Paul Brest is the President of the William and Flora Hewlett Foundation in Menlo Park, California, a position he has held since 2000. From 1987 to 1999, Mr. Brest served as the dean of Stanford Law School where he spearheaded the expansion of the School’s curriculum in business, environmental law, high technology, and negotiation, and led a $115 million capital campaign.
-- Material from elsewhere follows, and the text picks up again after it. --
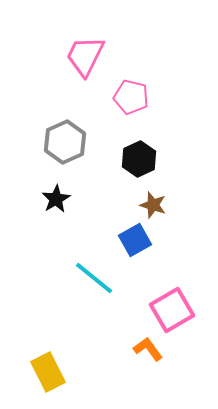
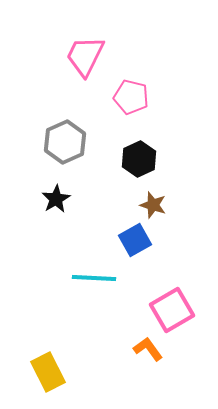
cyan line: rotated 36 degrees counterclockwise
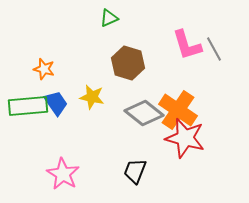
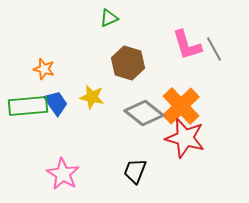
orange cross: moved 3 px right, 4 px up; rotated 12 degrees clockwise
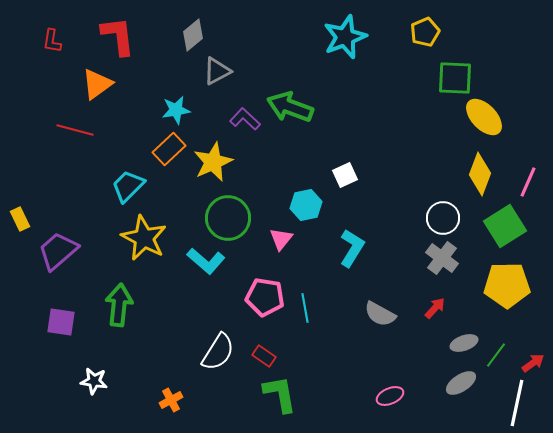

Mr. Brest’s research and teaching have focused on constitutional law and decision making. His writings in constitutional law include articles on constitutional interpretation, race discrimination, and affirmative action. He served as law clerk to Judge Bailey Aldrich and Supreme Court Justice John M. Harlan, and practiced with the NAACP Legal Defense and Educational Fund, Inc., in Jackson, Mississippi, doing civil rights litigation. Mr. Brest has been a visiting professor at Yale Law School, and a fellow at the Center for Advanced Study in the Behavioral Sciences.

Together with Hal Harvey, Mr. Brest is co-author of Money Well Spent: A Strategic Guide to Smart Philanthropy (Bloomberg Press, 2008). He is also co-author of Problem Solving, Decision Making, and Professional Judgment (forthcoming Oxford University Press, 2010). He teaches a course on Judgment and Decisionmaking in the Public Policy Program at Stanford.